Cada día que los astronautas pasan en órbita están estudiando los efectos de la exposición del cuerpo humano a las condiciones de vida en el espacio. La atrofia muscular, la pérdida de tejido en los huesos y el desplazamiento de los fluidos corporales son problemas que hace falta entender antes de pensar en la colonización interplanetaria. Por el momento, la exploración del espacio es más viable y efectiva en términos científicos mediante sistemas robóticos, aunque volver a la Luna e ir más allá aparezca frecuentemente en las promesas de gobernantes e inversores privados.

En nuestro días, el afán por regresar a la Luna parece precipitarse, pero resulta más notorio volver que aprender. Los humanos llegaron por primera vez al Polo Sur en una dura travesía desde el mar helado de la Antártica en diciembre de 1911, pero no establecieron allí una base permanente hasta 1956.

Jacques Cousteau y Émile Gagnan inventaron la escafandra autónoma, que permite a los buzos respirar bajo el agua en 1943, pero las colonias submarinas soñadas por Cousteau nunca se materializaron. Tanto la Antártica como los océanos dejaron de ser lugares que conquistar para convertirse en lugares que proteger, no solamente por su belleza intrínseca sino por la importancia que tienen para mantener el equilibrio del planeta en donde vivimos.

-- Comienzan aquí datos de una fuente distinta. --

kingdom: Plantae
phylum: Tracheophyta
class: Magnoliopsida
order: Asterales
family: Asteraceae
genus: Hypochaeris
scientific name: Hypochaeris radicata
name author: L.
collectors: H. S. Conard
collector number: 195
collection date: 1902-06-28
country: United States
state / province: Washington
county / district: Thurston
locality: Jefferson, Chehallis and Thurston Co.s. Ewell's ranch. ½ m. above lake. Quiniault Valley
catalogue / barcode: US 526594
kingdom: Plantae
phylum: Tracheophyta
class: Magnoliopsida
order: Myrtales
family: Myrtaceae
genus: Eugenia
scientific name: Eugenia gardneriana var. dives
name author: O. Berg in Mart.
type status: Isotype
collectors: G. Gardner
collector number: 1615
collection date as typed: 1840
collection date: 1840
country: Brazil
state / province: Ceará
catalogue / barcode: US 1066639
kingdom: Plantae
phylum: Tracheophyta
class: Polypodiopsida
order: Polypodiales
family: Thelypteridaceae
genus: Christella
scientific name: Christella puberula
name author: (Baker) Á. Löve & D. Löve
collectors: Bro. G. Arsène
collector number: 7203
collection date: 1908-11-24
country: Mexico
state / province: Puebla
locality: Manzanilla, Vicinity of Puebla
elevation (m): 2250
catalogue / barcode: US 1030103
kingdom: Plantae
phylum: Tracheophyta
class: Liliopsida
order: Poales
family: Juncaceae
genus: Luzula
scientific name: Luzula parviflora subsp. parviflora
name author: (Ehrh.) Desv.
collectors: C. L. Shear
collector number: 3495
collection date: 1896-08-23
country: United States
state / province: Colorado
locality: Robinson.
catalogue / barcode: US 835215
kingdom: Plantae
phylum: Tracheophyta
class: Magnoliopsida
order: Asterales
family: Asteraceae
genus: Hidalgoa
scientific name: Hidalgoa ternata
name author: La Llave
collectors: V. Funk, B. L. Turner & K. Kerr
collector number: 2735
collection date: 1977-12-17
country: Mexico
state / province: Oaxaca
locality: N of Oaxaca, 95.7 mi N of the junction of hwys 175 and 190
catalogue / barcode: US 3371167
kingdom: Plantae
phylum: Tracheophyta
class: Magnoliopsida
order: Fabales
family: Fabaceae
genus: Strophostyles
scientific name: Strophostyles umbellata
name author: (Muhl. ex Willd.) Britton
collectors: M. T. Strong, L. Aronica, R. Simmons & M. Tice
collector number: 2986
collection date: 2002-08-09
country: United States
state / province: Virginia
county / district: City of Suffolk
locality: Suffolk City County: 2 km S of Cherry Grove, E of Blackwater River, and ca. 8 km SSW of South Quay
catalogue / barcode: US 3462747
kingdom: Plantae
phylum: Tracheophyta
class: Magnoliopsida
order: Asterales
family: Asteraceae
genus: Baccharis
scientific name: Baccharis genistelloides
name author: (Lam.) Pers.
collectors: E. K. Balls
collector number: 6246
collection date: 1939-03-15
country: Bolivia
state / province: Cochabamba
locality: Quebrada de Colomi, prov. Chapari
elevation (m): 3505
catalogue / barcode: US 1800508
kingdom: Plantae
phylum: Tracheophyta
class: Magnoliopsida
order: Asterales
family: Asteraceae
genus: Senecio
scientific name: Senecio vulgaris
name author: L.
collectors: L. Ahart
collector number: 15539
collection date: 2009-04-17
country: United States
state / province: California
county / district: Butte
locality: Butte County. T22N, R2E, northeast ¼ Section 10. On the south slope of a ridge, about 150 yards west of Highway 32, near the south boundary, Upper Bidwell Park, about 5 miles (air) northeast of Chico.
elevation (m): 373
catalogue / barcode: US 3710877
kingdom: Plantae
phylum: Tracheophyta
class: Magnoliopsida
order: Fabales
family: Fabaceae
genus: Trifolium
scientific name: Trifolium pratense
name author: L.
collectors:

A largo plazo, la importancia de la hazaña no ha sido el primer paso, sino todo lo que hemos aprendido en el camino. La Luna no es un lugar que necesite nuestra protección, pero es el lugar desde donde vimos claramente el planeta que la necesita, la arveja azul que describió Neil Armstrong, en donde existe todo lo que ha hecho prosperar a nuestra especie.

Al recordar los primeros pasos de los humanos en otro mundo, a lo mejor la clave no es la conquista de la superficie hostil y yerma sino el suelo que tenemos bajo nuestros pies, el hogar al que todos los astronautas anhelan volver. Tan importante como el hito de nuestra ambición y nuestro conocimiento científico es vernos a nosotros mismos desde la distancia, como hicieron los hombres del planeta Tierra cuando caminaron por primera vez sobre la Luna, en paz y para toda la humanidad.